== EXERCISE PROMPT ==
Return every line below that contains the string "Powiat", matching case exactly.

(Stored items)
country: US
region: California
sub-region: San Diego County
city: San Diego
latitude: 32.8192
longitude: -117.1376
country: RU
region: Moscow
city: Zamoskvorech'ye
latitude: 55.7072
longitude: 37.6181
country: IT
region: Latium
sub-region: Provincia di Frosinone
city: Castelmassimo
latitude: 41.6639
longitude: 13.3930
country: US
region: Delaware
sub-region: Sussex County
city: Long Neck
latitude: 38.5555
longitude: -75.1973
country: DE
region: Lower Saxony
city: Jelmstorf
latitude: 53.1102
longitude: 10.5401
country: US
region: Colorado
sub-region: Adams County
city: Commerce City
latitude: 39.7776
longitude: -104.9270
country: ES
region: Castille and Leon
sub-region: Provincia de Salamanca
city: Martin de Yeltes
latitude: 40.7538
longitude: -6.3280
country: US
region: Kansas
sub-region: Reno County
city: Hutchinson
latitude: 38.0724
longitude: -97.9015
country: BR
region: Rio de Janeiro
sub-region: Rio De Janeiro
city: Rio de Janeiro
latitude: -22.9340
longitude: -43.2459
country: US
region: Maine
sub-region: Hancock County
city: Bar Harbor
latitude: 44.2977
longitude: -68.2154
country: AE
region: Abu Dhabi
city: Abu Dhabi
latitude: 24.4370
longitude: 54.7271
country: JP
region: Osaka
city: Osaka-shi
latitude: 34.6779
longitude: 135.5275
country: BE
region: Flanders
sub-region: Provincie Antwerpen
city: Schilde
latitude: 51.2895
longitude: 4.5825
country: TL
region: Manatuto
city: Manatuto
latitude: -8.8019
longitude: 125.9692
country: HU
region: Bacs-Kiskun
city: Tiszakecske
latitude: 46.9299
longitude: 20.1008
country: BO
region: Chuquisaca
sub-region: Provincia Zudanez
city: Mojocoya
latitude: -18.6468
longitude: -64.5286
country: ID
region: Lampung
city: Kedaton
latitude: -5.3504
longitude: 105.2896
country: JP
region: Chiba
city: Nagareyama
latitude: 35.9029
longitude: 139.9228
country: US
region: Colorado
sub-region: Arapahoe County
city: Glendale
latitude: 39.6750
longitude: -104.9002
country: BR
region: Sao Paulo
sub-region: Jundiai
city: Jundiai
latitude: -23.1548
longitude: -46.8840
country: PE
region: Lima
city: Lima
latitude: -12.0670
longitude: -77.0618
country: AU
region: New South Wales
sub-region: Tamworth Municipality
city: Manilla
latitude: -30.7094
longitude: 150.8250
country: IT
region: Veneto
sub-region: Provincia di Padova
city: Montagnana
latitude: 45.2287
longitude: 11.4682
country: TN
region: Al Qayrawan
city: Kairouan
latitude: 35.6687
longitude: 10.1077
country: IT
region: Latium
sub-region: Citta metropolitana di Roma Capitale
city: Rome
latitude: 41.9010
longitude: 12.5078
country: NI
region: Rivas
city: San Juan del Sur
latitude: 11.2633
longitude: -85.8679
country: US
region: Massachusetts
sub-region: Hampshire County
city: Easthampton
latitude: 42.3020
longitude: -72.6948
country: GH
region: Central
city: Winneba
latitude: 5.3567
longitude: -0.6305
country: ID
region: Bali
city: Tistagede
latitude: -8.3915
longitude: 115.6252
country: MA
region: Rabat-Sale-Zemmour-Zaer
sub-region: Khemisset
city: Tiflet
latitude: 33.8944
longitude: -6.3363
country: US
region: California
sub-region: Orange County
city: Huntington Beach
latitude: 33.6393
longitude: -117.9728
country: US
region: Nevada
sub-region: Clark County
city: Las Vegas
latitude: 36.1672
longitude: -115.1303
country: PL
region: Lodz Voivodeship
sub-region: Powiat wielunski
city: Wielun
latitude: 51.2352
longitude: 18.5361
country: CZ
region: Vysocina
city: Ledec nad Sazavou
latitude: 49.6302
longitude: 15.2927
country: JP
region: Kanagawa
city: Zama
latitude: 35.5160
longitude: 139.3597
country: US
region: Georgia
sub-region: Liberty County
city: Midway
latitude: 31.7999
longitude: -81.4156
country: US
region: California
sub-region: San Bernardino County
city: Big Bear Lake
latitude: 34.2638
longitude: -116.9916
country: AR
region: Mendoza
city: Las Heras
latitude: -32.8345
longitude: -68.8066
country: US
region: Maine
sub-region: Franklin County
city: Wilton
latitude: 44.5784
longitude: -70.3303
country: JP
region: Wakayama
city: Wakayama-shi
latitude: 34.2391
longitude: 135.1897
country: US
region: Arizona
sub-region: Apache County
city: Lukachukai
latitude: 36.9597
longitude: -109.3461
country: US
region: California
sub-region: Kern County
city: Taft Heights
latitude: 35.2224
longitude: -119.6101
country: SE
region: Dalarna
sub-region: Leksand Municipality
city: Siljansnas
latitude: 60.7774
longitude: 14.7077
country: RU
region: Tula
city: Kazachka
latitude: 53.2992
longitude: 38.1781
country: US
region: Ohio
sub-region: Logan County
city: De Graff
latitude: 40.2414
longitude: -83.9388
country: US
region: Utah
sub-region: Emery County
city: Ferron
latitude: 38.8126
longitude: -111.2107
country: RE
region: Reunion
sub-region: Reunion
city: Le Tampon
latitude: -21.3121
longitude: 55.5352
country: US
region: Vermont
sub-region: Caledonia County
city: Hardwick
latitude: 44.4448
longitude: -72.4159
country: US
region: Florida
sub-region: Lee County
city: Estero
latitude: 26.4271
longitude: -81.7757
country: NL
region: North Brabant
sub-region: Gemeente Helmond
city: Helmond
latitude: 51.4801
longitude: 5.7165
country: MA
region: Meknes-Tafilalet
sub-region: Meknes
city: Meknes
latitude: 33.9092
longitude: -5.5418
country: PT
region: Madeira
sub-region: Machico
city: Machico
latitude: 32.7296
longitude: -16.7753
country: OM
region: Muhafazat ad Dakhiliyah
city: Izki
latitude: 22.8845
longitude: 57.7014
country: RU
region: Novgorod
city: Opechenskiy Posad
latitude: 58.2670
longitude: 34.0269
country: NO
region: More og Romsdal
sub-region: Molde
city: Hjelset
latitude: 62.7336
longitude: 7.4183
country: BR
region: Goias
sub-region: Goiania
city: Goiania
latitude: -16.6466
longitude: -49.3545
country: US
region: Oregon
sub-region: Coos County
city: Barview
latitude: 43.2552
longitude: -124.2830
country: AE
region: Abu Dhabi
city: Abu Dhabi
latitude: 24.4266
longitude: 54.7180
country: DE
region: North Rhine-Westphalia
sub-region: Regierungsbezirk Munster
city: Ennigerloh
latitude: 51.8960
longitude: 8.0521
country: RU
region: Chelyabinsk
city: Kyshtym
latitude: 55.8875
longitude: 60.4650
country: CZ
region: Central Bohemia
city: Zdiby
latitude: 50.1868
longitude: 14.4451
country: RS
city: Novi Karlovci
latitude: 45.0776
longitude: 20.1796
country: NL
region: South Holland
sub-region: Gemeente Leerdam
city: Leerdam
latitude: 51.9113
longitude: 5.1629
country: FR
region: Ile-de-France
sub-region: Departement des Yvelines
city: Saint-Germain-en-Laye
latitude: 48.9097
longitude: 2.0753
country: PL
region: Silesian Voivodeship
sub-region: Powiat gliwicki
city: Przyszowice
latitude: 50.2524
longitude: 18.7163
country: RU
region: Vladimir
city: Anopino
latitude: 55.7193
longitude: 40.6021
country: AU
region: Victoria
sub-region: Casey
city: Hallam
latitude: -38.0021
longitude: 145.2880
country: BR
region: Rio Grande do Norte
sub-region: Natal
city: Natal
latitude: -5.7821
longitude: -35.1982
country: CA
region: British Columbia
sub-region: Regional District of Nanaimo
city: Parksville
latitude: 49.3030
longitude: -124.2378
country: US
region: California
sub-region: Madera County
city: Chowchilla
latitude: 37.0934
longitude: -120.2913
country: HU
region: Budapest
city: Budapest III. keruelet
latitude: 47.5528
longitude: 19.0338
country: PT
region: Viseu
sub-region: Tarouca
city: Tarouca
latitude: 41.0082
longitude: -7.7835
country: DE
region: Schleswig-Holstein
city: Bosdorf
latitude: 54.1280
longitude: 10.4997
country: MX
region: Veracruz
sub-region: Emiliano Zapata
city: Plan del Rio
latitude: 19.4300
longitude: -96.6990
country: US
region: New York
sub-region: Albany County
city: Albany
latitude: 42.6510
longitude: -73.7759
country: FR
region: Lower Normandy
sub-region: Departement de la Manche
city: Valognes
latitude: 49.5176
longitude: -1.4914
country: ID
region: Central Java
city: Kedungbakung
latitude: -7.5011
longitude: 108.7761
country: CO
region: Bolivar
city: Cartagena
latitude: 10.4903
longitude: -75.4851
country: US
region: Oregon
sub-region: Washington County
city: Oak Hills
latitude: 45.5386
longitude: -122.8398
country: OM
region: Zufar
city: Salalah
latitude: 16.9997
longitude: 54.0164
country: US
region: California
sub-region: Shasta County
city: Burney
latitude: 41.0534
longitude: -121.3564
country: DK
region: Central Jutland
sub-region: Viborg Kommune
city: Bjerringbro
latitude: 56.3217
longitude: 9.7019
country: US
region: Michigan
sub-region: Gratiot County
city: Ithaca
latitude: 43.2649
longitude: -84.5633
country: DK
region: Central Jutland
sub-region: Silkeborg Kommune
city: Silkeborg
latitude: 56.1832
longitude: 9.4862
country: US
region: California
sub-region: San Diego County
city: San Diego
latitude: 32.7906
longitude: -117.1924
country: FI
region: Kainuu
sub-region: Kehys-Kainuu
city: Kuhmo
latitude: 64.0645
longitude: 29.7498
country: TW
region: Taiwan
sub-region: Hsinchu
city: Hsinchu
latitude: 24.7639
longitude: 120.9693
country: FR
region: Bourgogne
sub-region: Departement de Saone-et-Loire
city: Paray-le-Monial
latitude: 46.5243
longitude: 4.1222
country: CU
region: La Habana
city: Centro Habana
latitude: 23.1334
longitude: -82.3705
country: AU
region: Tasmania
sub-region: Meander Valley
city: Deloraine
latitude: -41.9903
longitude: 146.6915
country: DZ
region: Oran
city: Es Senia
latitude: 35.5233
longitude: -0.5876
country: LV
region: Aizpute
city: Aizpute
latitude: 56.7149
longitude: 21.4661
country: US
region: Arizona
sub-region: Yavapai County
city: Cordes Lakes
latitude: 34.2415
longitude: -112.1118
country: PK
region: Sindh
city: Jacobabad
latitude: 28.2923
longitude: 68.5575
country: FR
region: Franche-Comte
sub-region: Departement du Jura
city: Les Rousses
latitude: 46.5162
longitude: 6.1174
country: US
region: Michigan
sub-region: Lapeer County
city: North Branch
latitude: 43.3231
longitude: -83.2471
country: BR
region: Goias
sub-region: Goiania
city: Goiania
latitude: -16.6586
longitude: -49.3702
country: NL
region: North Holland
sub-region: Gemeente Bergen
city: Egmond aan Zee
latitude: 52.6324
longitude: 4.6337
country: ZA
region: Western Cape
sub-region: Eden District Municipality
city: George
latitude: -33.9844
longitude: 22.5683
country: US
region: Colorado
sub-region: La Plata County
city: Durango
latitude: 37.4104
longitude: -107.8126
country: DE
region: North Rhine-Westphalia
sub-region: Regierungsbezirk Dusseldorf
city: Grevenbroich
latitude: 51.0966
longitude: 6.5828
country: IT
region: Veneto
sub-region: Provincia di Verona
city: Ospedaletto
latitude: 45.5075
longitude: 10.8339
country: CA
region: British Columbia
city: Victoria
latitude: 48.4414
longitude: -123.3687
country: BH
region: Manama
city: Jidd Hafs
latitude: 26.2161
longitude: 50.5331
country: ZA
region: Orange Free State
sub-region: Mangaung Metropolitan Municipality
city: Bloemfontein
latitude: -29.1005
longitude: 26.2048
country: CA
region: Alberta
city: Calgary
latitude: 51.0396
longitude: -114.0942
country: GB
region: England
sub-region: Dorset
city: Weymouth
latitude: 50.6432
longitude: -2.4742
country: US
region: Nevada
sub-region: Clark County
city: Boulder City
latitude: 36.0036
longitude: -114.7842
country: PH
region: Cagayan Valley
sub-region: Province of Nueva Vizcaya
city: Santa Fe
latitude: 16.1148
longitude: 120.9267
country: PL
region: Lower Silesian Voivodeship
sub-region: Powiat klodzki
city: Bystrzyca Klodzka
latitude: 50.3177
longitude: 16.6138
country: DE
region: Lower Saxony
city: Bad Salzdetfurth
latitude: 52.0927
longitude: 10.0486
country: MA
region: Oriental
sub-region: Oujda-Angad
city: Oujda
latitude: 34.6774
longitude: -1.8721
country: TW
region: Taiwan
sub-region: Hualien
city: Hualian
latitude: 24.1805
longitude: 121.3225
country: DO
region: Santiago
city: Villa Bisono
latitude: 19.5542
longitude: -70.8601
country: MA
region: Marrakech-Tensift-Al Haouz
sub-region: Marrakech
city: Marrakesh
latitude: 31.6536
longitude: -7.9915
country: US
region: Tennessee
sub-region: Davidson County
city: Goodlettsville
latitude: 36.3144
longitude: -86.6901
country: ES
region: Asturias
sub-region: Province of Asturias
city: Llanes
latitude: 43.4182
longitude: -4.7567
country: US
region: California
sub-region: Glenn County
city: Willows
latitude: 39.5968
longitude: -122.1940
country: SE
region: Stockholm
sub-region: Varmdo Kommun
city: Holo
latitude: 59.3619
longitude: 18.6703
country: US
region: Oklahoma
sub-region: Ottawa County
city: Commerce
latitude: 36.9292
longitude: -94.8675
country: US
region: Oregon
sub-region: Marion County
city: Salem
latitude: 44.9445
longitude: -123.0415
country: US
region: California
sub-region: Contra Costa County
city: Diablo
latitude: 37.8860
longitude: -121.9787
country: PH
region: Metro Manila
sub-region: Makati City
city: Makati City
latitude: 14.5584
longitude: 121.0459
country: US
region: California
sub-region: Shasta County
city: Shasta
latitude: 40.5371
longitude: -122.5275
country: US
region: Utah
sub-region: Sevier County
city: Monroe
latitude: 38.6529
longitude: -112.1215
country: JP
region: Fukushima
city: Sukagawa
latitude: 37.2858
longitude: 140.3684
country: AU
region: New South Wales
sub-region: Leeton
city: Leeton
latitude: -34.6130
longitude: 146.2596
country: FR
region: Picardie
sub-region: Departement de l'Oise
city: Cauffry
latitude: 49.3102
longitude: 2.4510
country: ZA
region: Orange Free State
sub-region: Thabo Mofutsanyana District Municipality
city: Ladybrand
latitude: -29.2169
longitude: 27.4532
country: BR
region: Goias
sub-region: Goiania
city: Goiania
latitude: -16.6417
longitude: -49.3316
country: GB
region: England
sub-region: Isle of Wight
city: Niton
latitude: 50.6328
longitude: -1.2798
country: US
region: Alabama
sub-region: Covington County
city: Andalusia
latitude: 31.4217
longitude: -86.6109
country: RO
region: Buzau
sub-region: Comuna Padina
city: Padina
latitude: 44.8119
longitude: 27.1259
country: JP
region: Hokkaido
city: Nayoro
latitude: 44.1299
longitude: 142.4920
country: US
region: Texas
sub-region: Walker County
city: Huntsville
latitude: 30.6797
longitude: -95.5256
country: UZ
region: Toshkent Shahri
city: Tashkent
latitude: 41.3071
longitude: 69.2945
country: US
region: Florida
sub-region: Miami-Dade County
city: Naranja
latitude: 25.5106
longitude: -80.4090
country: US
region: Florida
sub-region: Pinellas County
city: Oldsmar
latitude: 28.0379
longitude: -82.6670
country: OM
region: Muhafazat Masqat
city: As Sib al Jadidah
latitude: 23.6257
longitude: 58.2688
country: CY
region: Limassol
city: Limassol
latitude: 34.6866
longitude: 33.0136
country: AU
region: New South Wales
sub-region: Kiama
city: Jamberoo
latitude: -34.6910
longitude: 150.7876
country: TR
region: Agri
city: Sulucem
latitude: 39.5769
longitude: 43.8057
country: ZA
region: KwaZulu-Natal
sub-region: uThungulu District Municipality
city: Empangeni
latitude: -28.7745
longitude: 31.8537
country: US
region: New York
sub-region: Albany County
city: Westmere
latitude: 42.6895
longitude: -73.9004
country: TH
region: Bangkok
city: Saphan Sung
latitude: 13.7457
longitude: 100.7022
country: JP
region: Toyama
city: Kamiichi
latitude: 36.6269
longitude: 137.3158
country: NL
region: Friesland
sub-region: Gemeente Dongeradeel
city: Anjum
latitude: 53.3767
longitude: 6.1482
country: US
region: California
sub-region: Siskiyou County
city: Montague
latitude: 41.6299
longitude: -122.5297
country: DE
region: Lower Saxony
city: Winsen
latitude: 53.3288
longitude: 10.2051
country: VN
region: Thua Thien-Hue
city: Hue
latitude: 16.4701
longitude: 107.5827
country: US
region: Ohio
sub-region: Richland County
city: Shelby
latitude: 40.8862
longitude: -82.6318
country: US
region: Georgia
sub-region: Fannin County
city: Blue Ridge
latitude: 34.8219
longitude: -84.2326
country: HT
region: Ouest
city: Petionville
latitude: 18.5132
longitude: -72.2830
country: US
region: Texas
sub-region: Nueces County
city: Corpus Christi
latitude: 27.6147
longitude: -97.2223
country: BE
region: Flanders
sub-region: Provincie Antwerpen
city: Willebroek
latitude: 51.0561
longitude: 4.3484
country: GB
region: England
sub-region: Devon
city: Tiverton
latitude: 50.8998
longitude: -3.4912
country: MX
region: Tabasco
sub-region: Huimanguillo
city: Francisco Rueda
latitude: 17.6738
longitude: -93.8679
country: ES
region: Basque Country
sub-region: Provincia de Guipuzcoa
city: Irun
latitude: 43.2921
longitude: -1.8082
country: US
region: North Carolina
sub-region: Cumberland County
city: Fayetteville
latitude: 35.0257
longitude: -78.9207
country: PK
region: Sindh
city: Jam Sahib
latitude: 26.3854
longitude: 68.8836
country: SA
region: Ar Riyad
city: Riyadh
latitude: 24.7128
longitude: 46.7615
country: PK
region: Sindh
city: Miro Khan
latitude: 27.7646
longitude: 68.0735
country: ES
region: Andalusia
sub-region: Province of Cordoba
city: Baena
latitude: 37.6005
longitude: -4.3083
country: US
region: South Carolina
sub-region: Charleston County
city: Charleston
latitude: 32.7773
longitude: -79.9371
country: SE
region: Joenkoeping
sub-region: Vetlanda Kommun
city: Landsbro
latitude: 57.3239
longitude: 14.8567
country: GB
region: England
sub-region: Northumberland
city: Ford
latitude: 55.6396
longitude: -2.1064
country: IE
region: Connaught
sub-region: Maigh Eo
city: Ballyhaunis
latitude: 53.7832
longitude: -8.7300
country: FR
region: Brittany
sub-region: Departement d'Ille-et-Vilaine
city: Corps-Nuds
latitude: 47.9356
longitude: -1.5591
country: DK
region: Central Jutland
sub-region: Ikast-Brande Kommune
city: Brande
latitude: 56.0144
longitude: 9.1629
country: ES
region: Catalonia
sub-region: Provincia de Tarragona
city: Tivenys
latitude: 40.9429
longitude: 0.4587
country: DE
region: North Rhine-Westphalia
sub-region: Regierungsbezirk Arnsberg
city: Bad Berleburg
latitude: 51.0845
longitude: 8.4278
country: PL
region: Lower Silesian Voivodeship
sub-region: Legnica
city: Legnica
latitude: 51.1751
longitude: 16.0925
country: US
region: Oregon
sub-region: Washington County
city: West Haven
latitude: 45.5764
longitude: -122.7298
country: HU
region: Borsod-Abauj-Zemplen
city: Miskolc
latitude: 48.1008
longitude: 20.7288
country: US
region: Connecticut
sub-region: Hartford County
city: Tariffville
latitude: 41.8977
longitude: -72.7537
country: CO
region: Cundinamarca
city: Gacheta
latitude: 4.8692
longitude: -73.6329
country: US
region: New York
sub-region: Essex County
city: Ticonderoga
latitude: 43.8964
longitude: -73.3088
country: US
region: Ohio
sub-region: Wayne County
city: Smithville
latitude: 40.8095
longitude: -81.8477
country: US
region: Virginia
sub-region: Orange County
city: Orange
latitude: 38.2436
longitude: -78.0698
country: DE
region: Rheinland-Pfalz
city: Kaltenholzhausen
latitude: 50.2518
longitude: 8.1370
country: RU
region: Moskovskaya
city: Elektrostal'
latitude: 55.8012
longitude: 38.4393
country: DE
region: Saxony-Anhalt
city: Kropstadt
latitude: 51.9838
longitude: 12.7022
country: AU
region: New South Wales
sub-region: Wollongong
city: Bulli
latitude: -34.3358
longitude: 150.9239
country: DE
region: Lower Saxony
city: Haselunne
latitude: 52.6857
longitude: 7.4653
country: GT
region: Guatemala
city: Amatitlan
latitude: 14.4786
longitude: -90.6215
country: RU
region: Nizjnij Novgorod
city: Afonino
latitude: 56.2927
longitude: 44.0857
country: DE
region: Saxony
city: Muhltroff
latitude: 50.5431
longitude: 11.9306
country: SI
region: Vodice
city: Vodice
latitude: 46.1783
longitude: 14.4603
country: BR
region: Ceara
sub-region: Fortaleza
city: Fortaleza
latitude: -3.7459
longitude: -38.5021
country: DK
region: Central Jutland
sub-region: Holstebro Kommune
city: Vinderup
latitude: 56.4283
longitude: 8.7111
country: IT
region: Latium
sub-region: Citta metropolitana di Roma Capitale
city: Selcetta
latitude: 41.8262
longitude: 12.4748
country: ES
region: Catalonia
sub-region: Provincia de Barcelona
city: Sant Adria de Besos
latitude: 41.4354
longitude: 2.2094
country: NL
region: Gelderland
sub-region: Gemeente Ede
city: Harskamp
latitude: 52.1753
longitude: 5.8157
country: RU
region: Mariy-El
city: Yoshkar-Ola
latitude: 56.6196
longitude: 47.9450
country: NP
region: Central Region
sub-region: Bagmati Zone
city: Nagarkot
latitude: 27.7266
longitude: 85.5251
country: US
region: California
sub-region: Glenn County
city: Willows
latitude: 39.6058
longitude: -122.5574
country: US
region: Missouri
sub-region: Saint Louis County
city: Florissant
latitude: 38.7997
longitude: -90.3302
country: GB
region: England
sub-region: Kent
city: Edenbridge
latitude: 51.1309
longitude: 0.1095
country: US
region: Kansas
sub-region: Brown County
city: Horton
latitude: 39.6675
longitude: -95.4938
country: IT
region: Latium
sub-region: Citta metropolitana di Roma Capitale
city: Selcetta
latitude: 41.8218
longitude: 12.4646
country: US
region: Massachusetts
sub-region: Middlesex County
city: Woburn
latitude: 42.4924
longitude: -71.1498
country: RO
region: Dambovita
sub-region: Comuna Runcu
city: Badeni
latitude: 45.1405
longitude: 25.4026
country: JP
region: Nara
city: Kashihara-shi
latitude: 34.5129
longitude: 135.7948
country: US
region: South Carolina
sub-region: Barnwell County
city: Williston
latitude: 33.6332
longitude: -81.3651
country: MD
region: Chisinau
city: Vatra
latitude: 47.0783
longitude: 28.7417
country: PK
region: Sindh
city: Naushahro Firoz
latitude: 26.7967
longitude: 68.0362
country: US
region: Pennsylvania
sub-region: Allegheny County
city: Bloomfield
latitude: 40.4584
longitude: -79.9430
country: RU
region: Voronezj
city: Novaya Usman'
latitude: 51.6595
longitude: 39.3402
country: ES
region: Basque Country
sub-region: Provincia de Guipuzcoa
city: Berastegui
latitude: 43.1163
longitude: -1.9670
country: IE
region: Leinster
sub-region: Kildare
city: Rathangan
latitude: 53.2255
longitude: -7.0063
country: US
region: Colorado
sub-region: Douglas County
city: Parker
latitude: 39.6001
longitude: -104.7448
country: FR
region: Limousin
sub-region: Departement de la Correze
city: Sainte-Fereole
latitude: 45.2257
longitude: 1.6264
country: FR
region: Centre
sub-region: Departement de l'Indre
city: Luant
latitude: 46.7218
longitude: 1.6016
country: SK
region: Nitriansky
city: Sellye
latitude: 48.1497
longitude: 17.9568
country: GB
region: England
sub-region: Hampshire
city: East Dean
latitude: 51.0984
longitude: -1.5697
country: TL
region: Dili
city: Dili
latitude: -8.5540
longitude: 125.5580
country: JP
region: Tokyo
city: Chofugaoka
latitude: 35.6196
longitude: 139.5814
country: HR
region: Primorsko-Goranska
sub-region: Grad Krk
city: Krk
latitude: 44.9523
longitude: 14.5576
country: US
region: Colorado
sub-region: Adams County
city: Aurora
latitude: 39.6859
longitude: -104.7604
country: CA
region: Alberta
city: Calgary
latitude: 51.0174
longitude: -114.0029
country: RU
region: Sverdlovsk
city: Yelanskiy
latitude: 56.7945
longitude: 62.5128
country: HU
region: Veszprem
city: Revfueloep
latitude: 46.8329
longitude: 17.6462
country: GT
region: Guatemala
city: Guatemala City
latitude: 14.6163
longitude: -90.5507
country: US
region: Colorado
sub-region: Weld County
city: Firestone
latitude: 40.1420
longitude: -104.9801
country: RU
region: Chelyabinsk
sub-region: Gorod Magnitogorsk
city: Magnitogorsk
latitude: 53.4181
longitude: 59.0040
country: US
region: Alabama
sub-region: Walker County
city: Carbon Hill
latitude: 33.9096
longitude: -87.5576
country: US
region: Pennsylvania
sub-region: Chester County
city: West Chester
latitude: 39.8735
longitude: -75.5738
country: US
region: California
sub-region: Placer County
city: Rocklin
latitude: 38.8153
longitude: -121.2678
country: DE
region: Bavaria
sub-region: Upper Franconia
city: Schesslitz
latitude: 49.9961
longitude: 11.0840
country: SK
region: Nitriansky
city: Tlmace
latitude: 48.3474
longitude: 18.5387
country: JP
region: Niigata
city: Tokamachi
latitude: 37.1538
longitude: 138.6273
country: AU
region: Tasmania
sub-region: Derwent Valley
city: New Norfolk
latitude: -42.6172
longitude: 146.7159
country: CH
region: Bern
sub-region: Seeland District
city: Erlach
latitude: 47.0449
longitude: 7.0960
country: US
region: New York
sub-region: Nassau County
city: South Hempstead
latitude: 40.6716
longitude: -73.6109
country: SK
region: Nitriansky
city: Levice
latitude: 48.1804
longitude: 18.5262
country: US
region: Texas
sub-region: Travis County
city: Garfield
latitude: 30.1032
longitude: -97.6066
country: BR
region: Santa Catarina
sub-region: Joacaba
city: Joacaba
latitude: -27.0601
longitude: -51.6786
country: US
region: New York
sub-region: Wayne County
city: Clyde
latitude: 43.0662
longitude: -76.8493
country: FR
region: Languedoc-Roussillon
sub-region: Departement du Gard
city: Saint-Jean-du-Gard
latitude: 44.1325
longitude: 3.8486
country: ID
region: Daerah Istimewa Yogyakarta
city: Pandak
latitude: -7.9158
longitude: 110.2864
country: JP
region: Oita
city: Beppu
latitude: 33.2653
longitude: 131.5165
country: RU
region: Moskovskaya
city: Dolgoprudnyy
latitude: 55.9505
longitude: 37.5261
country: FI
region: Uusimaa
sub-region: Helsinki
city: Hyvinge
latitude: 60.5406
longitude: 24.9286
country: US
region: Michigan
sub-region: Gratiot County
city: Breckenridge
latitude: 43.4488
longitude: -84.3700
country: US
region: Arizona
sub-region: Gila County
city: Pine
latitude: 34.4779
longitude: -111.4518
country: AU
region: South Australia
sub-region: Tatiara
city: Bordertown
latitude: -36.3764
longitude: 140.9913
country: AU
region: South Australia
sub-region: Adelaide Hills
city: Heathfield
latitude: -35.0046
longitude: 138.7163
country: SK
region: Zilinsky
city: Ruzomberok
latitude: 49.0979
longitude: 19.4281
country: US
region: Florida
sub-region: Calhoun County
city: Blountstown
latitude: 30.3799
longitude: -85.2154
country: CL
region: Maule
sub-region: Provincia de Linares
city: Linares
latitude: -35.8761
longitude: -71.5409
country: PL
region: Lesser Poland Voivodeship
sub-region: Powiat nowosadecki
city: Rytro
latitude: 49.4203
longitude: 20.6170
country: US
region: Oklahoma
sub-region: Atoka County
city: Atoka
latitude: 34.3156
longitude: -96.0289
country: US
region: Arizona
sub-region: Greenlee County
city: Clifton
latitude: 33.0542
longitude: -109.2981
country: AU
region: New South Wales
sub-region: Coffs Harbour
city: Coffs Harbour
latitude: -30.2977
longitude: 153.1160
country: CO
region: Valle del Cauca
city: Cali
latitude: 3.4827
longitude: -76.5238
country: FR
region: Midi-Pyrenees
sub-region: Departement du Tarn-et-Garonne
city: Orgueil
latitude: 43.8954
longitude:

== SOLUTION TO THIS PROBLEM ==
sub-region: Powiat wielunski
sub-region: Powiat gliwicki
sub-region: Powiat klodzki
sub-region: Powiat nowosadecki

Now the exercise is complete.